# Calculating New Values

## Overview

Teaching: 5 min
Exercises: 5 min
Questions
• How can I calculate new values on the fly?

Objectives
• Write queries that calculate new values for each selected record.

After carefully re-reading the expedition logs, we realize that the radiation measurements they report may need to be corrected upward by 5%. Rather than modifying the stored data, we can do this calculation on the fly as part of our query:

``````SELECT 1.05 * reading FROM Survey WHERE quant = 'rad';
``````
10.311
8.19
8.8305
7.581
4.5675
2.2995
1.533
11.8125

When we run the query, the expression `1.05 * reading` is evaluated for each row. Expressions can use any of the fields, all of usual arithmetic operators, and a variety of common functions. (Exactly which ones depends on which database manager is being used.) For example, we can convert temperature readings from Fahrenheit to Celsius and round to two decimal places:

``````SELECT taken, round(5 * (reading - 32) / 9, 2) FROM Survey WHERE quant = 'temp';
``````
734 -29.72
735 -32.22
751 -28.06
752 -26.67

As you can see from this example, though, the string describing our new field (generated from the equation) can become quite unwieldy. SQL allows us to rename our fields, any field for that matter, whether it was calculated or one of the existing fields in our database, for succinctness and clarity. For example, we could write the previous query as:

``````SELECT taken, round(5 * (reading - 32) / 9, 2) as Celsius FROM Survey WHERE quant = 'temp';
``````
taken Celsius
734 -29.72
735 -32.22
751 -28.06
752 -26.67

We can also combine values from different fields, for example by using the string concatenation operator `||`:

``````SELECT personal || ' ' || family FROM Person;
``````
personal   ’ ‘   family
William Dyer
Frank Pabodie
Anderson Lake
Valentina Roerich
Frank Danforth

## Fixing Salinity Readings

After further reading, we realize that Valentina Roerich was reporting salinity as percentages. Write a query that returns all of her salinity measurements from the `Survey` table with the values divided by 100.

## Solution

``````SELECT taken, reading / 100 FROM Survey WHERE person = 'roe' AND quant = 'sal';
``````
taken reading / 100
752 0.416
837 0.225

## Unions

The `UNION` operator combines the results of two queries:

``````SELECT * FROM Person WHERE id = 'dyer' UNION SELECT * FROM Person WHERE id = 'roe';
``````
id personal family
dyer William Dyer
roe Valentina Roerich

The `UNION ALL` command is equivalent to the `UNION` operator, except that `UNION ALL` will select all values. The difference is that `UNION ALL` will not eliminate duplicate rows. Instead, `UNION ALL` pulls all rows from the query specifics and combines them into a table. The `UNION` command does a `SELECT DISTINCT` on the results set. If all the records to be returned are unique from your union, use `UNION ALL` instead, it gives faster results since it skips the `DISTINCT` step. For this section, we shall use UNION.
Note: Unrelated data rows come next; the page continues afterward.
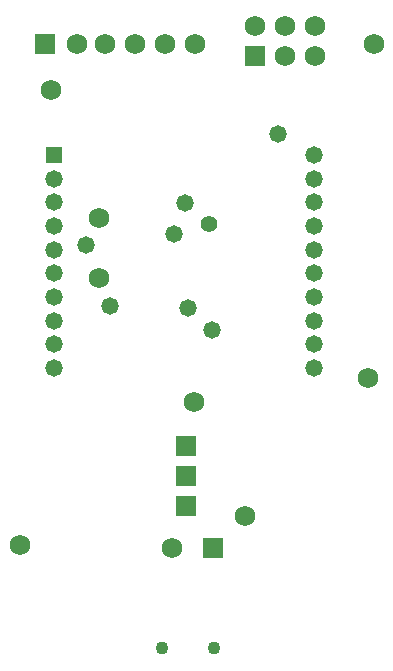
<source format=gbs>
%FSLAX25Y25*%
%MOIN*%
G70*
G01*
G75*
G04 Layer_Color=16711935*
%ADD10R,0.05000X0.06000*%
%ADD11R,0.06000X0.05000*%
%ADD12R,0.04331X0.08465*%
%ADD13R,0.04331X0.08465*%
%ADD14R,0.13780X0.08465*%
%ADD15R,0.08661X0.17716*%
%ADD16R,0.07087X0.06299*%
%ADD17R,0.01575X0.09449*%
%ADD18R,0.03937X0.05906*%
%ADD19R,0.12598X0.11024*%
%ADD20R,0.02756X0.05315*%
%ADD21R,0.02756X0.07087*%
G04:AMPARAMS|DCode=22|XSize=74.8mil|YSize=129.92mil|CornerRadius=0mil|HoleSize=0mil|Usage=FLASHONLY|Rotation=0.000|XOffset=0mil|YOffset=0mil|HoleType=Round|Shape=Octagon|*
%AMOCTAGOND22*
4,1,8,-0.01870,0.06496,0.01870,0.06496,0.03740,0.04626,0.03740,-0.04626,0.01870,-0.06496,-0.01870,-0.06496,-0.03740,-0.04626,-0.03740,0.04626,-0.01870,0.06496,0.0*
%
%ADD22OCTAGOND22*%

%ADD23R,0.11024X0.12598*%
%ADD24R,0.11811X0.11811*%
%ADD25R,0.11811X0.07087*%
%ADD26O,0.01772X0.06496*%
%ADD27O,0.06496X0.01772*%
%ADD28C,0.01969*%
%ADD29C,0.01181*%
%ADD30C,0.01772*%
%ADD31C,0.06000*%
%ADD32R,0.06000X0.06000*%
%ADD33R,0.06000X0.06000*%
%ADD34R,0.05906X0.05906*%
%ADD35C,0.05000*%
%ADD36R,0.05000X0.05000*%
%ADD37C,0.04724*%
%ADD38C,0.03543*%
%ADD39C,0.00984*%
%ADD40C,0.01000*%
%ADD41C,0.02362*%
%ADD42C,0.01200*%
%ADD43C,0.01378*%
%ADD44C,0.00787*%
%ADD45C,0.00394*%
%ADD46C,0.00606*%
%ADD47C,0.00591*%
%ADD48R,0.05800X0.06800*%
%ADD49R,0.06800X0.05800*%
%ADD50R,0.05131X0.09265*%
%ADD51R,0.05131X0.09265*%
%ADD52R,0.14579X0.09265*%
%ADD53R,0.09461X0.18517*%
%ADD54R,0.07887X0.07099*%
%ADD55R,0.02375X0.10249*%
%ADD56R,0.04737X0.06706*%
%ADD57R,0.13398X0.11824*%
%ADD58R,0.03556X0.06115*%
%ADD59R,0.03556X0.07887*%
G04:AMPARAMS|DCode=60|XSize=82.8mil|YSize=137.92mil|CornerRadius=0mil|HoleSize=0mil|Usage=FLASHONLY|Rotation=0.000|XOffset=0mil|YOffset=0mil|HoleType=Round|Shape=Octagon|*
%AMOCTAGOND60*
4,1,8,-0.02070,0.06896,0.02070,0.06896,0.04140,0.04826,0.04140,-0.04826,0.02070,-0.06896,-0.02070,-0.06896,-0.04140,-0.04826,-0.04140,0.04826,-0.02070,0.06896,0.0*
%
%ADD60OCTAGOND60*%

%ADD61R,0.11824X0.13398*%
%ADD62R,0.12611X0.12611*%
%ADD63R,0.12611X0.07887*%
%ADD64O,0.02572X0.07296*%
%ADD65O,0.07296X0.02572*%
%ADD66C,0.06800*%
%ADD67R,0.06800X0.06800*%
%ADD68R,0.06800X0.06800*%
%ADD69R,0.06706X0.06706*%
%ADD70C,0.05800*%
%ADD71R,0.05800X0.05800*%
%ADD72C,0.05524*%
%ADD73C,0.04343*%
D66*
X110000Y226000D02*
D03*
Y216000D02*
D03*
X100000Y226000D02*
D03*
Y216000D02*
D03*
X90000Y226000D02*
D03*
X62220Y52000D02*
D03*
X38000Y142000D02*
D03*
Y162000D02*
D03*
X70000Y220000D02*
D03*
X60000D02*
D03*
X50000D02*
D03*
X40000D02*
D03*
X30500D02*
D03*
X127500Y108500D02*
D03*
X22000Y204500D02*
D03*
X11500Y53000D02*
D03*
X69500Y100500D02*
D03*
X86500Y62500D02*
D03*
X129500Y220000D02*
D03*
D67*
X90000Y216000D02*
D03*
X76000Y52000D02*
D03*
D68*
X20000Y220000D02*
D03*
D69*
X67000Y66000D02*
D03*
Y76000D02*
D03*
Y86000D02*
D03*
D70*
X109614Y182866D02*
D03*
Y174992D02*
D03*
Y167118D02*
D03*
Y159244D02*
D03*
Y151370D02*
D03*
Y143496D02*
D03*
Y135622D02*
D03*
Y127748D02*
D03*
Y119874D02*
D03*
Y112000D02*
D03*
X23000D02*
D03*
Y119874D02*
D03*
Y127748D02*
D03*
Y135622D02*
D03*
Y143496D02*
D03*
Y151370D02*
D03*
Y159244D02*
D03*
Y167118D02*
D03*
Y174992D02*
D03*
X67500Y132000D02*
D03*
X75500Y124500D02*
D03*
X97500Y190000D02*
D03*
X66500Y167000D02*
D03*
X63000Y156500D02*
D03*
X41500Y132500D02*
D03*
X33500Y153000D02*
D03*
D71*
X23000Y182866D02*
D03*
D72*
X74500Y160000D02*
D03*
D73*
X58839Y18432D02*
D03*
X76161D02*
D03*
M02*

</source>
Use `UNION` to create a consolidated list of salinity measurements in which Valentina Roerich’s, and only Valentina’s, have been corrected as described in the previous challenge. The output should be something like:

619 0.13
622 0.09
734 0.05
751 0.1
752 0.09
752 0.416
837 0.21
837 0.225

## Solution

``````SELECT taken, reading FROM Survey WHERE person != 'roe' AND quant = 'sal' UNION SELECT taken, reading / 100 FROM Survey WHERE person = 'roe' AND quant = 'sal' ORDER BY taken ASC;
``````

## Selecting Major Site Identifiers

The site identifiers in the `Visited` table have two parts separated by a ‘-‘:

``````SELECT DISTINCT site FROM Visited;
``````
site
DR-1
DR-3
MSK-4

Some major site identifiers (i.e. the letter codes) are two letters long and some are three. The “in string” function `instr(X, Y)` returns the 1-based index of the first occurrence of string Y in string X, or 0 if Y does not exist in X. The substring function `substr(X, I, [L])` returns the substring of X starting at index I, with an optional length L. Use these two functions to produce a list of unique major site identifiers. (For this data, the list should contain only “DR” and “MSK”).

## Solution

``````SELECT DISTINCT substr(site, 1, instr(site, '-') - 1) AS MajorSite FROM Visited;
``````

## Key Points

• Queries can do the usual arithmetic operations on values.

• Use UNION to combine the results of two or more queries.